We’re going to write a function trackString that remembers the strings that are passed previously, and defines a value that returns those.

trackString "hello"
-- hello = []

trackString "goodbye"
-- goodbye = ["hello"]

trackString "what"
-- what = ["goodbye", "hello"]

Here’s our full module:

{-# language QuasiQuotes #-}
{-# language TemplateHaskell #-}

module Lib where

import Data.IORef
import System.IO.Unsafe
import Language.Haskell.TH
import Language.Haskell.TH.Quote
import Language.Haskell.TH.Syntax

globalRef :: IORef [String]
globalRef = unsafePerformIO $ newIORef []
{-# NOINLINE globalRef #-}

trackStrings :: String -> Q [Dec]
trackStrings input = do
    strs <- runIO $ readIORef globalRef
    _ <- runIO $ atomicModifyIORef globalRef (\i -> (input : i, ()))
    ty <- [t| [String] |]
    pure
        [ SigD (mkName input) ty
        , ValD (VarP (mkName input)) (NormalB (ListE $ map (LitE . stringL) $ strs)) []
        ]

This works in a single module just fine.

{-# language TemplateHaskell #-}

module Test where

import Lib

trackStrings "what"
trackStrings "good"
trackStrings "nothx"

test :: IO ()
test = do
    print what
    print good
    print nothx

If we evaluate test, we get the following output:

[]
["what"]
["good","what"]

This is exactly what we want.

Unfortunately, this is only module-local state. Given this Main module, we get some disappointing output:


{-# language TemplateHaskell #-}

module Main where

import Lib

import Test

trackStrings "hello"

trackStrings "world"

trackStrings "goodbye"

main :: IO ()
main = do
    test
    print hello
    print world
    print goodbye
[]
["what"]
["good","what"]
[]
["hello"]
["world","hello"]

To solve my problem, main would have needed to output:

[]
["what"]
["good","what"]
["nothx","good","what"]
["hello","nothx","good","what"]
["world","hello","nothx","good","what"]

Module-local state in Template Haskell

Fortunately, we don’t even need to do anything awful like this. The Q monad offers two methods, getQ and putQ that allow module-local state.

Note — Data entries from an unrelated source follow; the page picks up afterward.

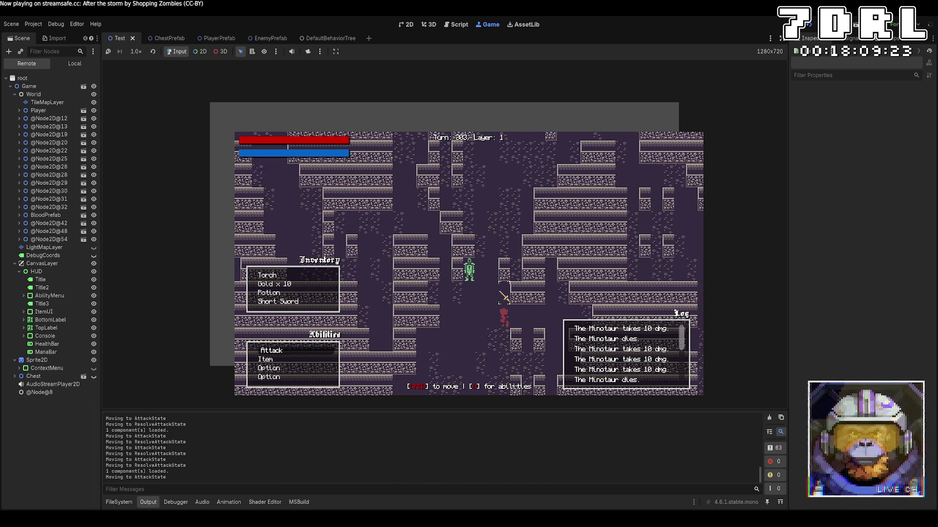
pyautogui.press('w')
pyautogui.press('w')
pyautogui.press('d')
pyautogui.press('w')
pyautogui.press('w')
pyautogui.press('w')
pyautogui.press('d')
pyautogui.press('w')
pyautogui.press('w')
pyautogui.press('d')
pyautogui.press('w')
pyautogui.press('w')
pyautogui.press('w')
pyautogui.press('d')
pyautogui.press('w')
pyautogui.press('w')
pyautogui.press('w')
pyautogui.press('w')
pyautogui.press('d')
pyautogui.press('w')
pyautogui.press('w')
pyautogui.press('w')
pyautogui.press('d')
pyautogui.press('w')
pyautogui.press('w')
pyautogui.press('d')
pyautogui.press('w')
pyautogui.press('w')
pyautogui.press('w')
pyautogui.press('d')
pyautogui.press('w')
pyautogui.press('w')
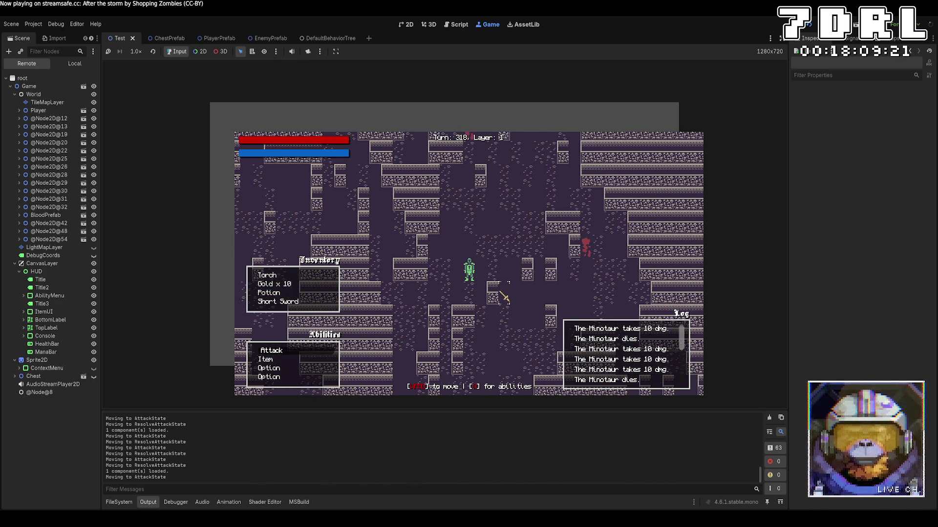
pyautogui.press('w')
pyautogui.press('w')
pyautogui.press('d')
pyautogui.press('w')
pyautogui.press('w')
pyautogui.press('w')
pyautogui.press('d')
pyautogui.press('w')
pyautogui.press('w')
pyautogui.press('d')
pyautogui.press('w')
pyautogui.press('w')
pyautogui.press('w')
pyautogui.press('d')
pyautogui.press('w')
pyautogui.press('w')
pyautogui.press('w')
pyautogui.press('w')
pyautogui.press('w')
pyautogui.press('a')
pyautogui.press('w')
pyautogui.press('w')
pyautogui.press('w')
pyautogui.press('a')
pyautogui.press('w')
pyautogui.press('w')
pyautogui.press('w')
pyautogui.press('a')
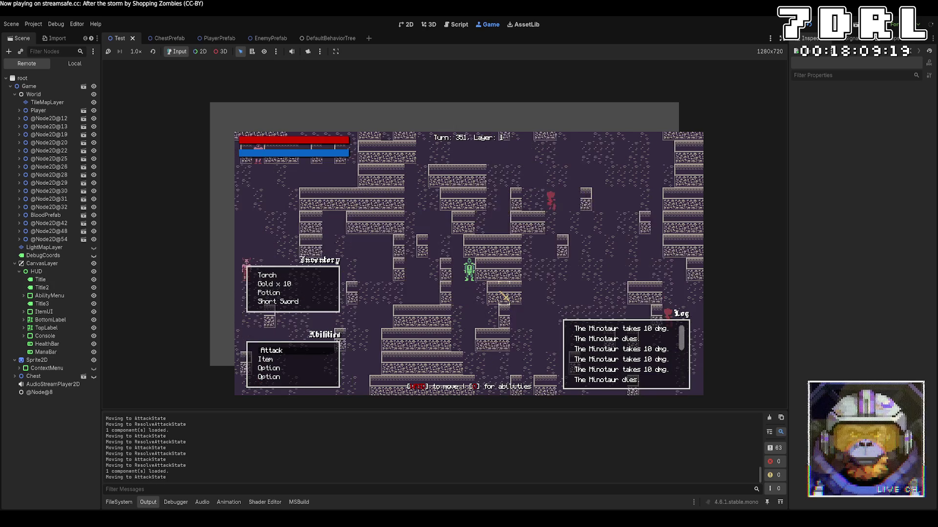
pyautogui.press('w')
pyautogui.press('w')
pyautogui.press('a')
pyautogui.press('w')
pyautogui.press('w')
pyautogui.press('w')
pyautogui.press('a')
pyautogui.press('w')
pyautogui.press('w')
pyautogui.press('w')
pyautogui.press('a')
# Explore into the Minotaur area, attack an adjacent Minotaur, then stop the game with F8
pyautogui.press('w')
pyautogui.press('w')
pyautogui.press('a')
pyautogui.press('w')
pyautogui.press('w')
pyautogui.press('w')
pyautogui.press('a')
pyautogui.press('w')
pyautogui.press('w')
pyautogui.press('a')
pyautogui.press('w')
pyautogui.press('w')
pyautogui.press('w')
pyautogui.press('a')
pyautogui.press('w')
pyautogui.press('w')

-- | Get state from the Q monad. Note that the state is 
-- local to the Haskell module in which the Template 
-- Haskell expression is executed.
getQ :: Typeable a => Q (Maybe a)

-- | Replace the state in the Q monad. Note that the 
-- state is local to the Haskell module in which the 
-- Template Haskell expression is executed.
putQ :: Typeable a => a -> Q ()

These use a Typeable dictionary, so you can store many kinds of state - one for each type! This is a neat way to avoid the “polymorphic reference” problem I described above.

How to actually solve the problem?

If y’all dare me enough I might write a follow-up where I investigate using a compact region to persist state across modules, but I’m terrified of the potential complexity at play there. I imagine it’d work fine for a single threaded compile, but there’d probably be contention on the file with parallel builds. Hey, maybe I just need to spin up a redis server to manage the file locks… Perhaps I can install nix at compile-time and call out to a nix-shell that installs Redis and runs the server.